[Source records]
※
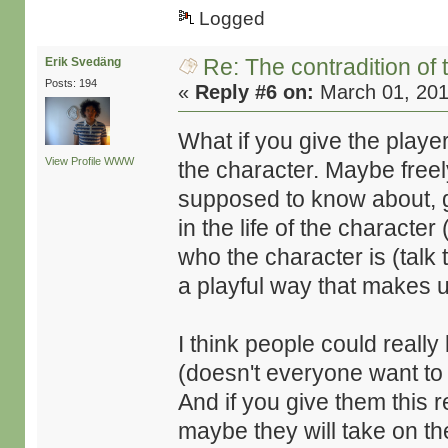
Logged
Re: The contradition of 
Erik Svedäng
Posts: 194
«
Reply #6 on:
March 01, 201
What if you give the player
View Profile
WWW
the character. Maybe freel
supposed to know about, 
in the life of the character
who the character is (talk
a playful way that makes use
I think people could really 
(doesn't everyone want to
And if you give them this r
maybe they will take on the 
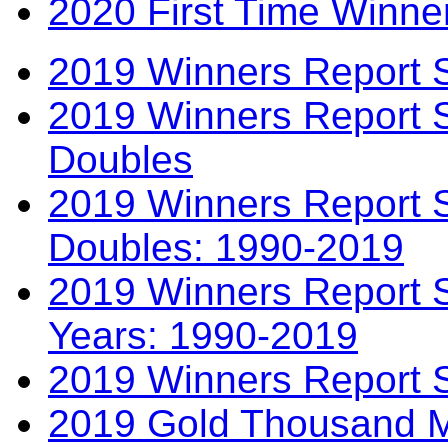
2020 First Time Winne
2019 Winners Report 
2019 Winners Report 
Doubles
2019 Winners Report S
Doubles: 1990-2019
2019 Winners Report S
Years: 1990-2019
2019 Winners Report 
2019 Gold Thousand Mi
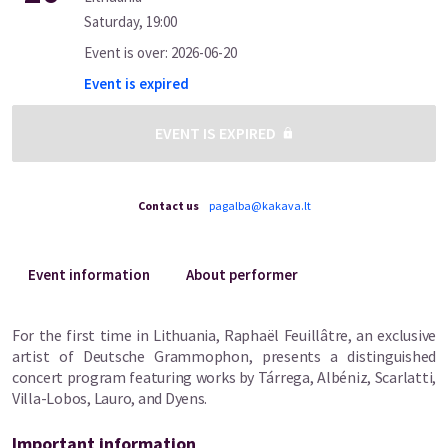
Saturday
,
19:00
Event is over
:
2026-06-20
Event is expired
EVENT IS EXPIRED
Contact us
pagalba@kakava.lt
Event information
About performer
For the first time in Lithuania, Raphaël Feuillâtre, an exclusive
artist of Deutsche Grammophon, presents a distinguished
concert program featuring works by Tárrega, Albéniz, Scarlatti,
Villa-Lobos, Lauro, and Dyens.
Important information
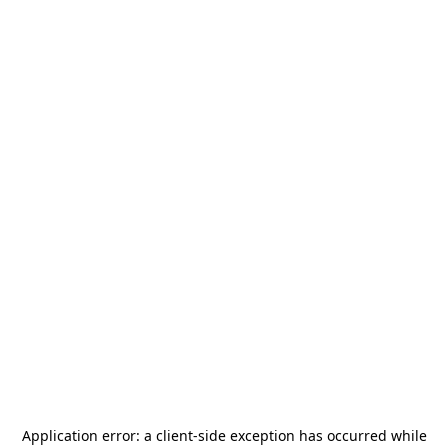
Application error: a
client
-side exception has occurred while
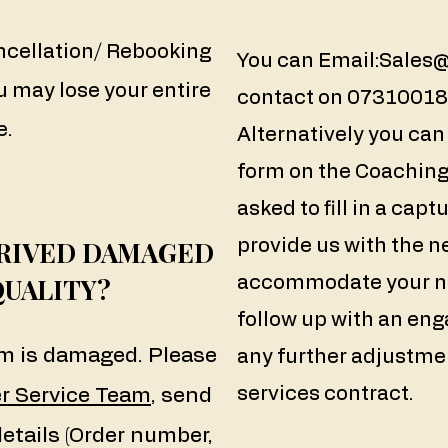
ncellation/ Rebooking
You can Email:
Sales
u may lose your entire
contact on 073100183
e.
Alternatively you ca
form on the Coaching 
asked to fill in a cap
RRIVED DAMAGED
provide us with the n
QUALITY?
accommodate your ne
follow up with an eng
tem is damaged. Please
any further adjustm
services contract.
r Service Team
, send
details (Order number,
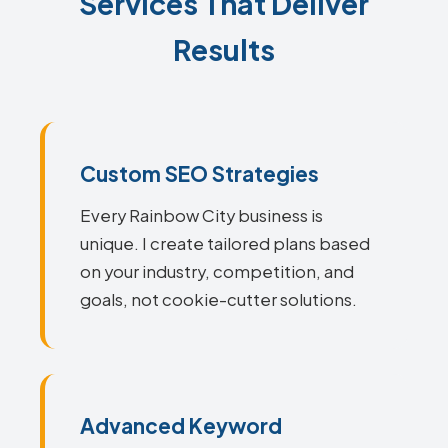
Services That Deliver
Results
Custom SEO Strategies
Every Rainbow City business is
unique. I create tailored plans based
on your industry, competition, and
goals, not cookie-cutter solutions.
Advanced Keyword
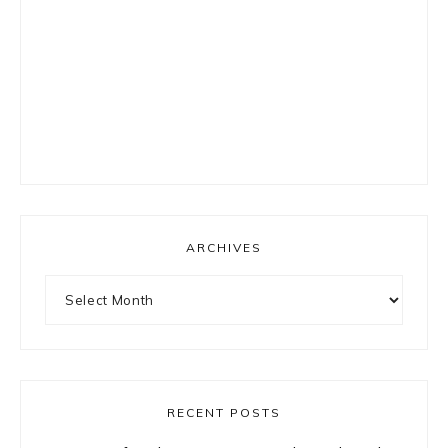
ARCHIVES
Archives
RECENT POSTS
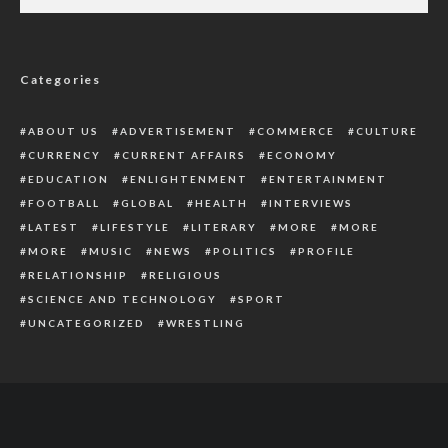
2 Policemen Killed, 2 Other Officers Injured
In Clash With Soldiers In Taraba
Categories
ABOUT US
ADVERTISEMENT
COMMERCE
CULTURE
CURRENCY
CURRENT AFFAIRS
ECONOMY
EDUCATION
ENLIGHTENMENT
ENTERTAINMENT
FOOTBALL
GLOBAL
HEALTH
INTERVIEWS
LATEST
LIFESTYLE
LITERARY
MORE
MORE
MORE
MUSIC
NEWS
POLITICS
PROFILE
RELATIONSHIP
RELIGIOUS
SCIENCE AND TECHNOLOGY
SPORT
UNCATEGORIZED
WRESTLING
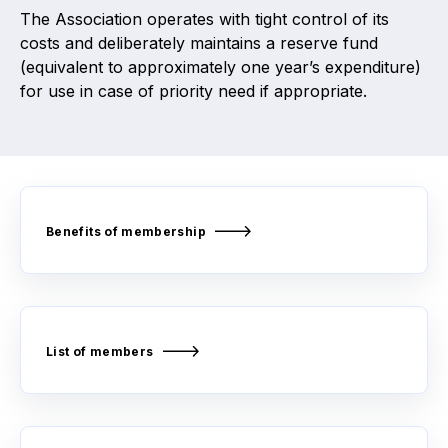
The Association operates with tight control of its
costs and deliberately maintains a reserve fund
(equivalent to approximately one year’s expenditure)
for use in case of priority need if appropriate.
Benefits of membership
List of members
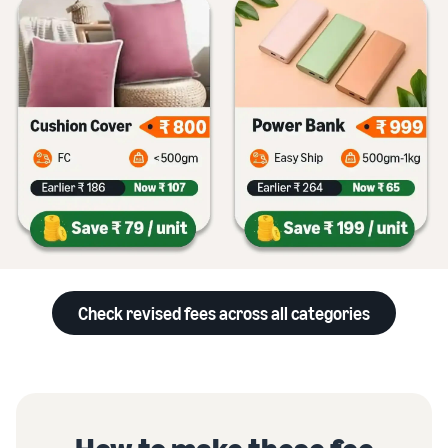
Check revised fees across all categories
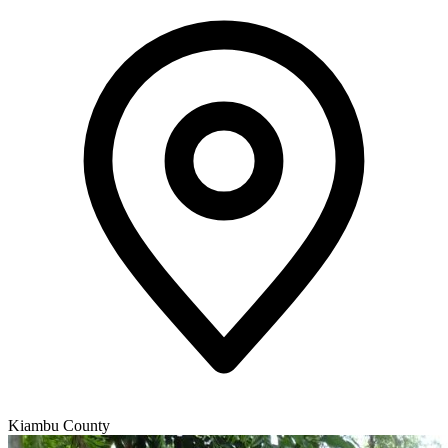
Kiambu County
※
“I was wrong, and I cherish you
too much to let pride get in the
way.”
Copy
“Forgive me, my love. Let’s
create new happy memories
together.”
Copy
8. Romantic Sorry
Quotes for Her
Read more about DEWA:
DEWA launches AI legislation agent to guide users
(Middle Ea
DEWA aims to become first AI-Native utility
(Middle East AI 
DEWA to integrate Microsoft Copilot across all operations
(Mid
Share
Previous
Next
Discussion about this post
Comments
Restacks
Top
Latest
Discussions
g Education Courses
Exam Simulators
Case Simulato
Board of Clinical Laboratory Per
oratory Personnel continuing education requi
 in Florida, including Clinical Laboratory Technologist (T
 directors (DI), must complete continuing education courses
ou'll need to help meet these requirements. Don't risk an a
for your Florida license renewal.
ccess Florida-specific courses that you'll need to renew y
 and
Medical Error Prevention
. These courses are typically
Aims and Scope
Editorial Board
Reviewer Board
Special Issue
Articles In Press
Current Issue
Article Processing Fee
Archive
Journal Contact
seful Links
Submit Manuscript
※
Exercise
Rewrite the listing lines from the one containing "Check revised fees across all categories" down to the one containing "Kiambu County", inclusive, as a JSON list of strings with one string per line. Leave out blank lines and the picture markers.

Solution to this problem
[
  "Check revised fees across all categories",
  "Kiambu County"
]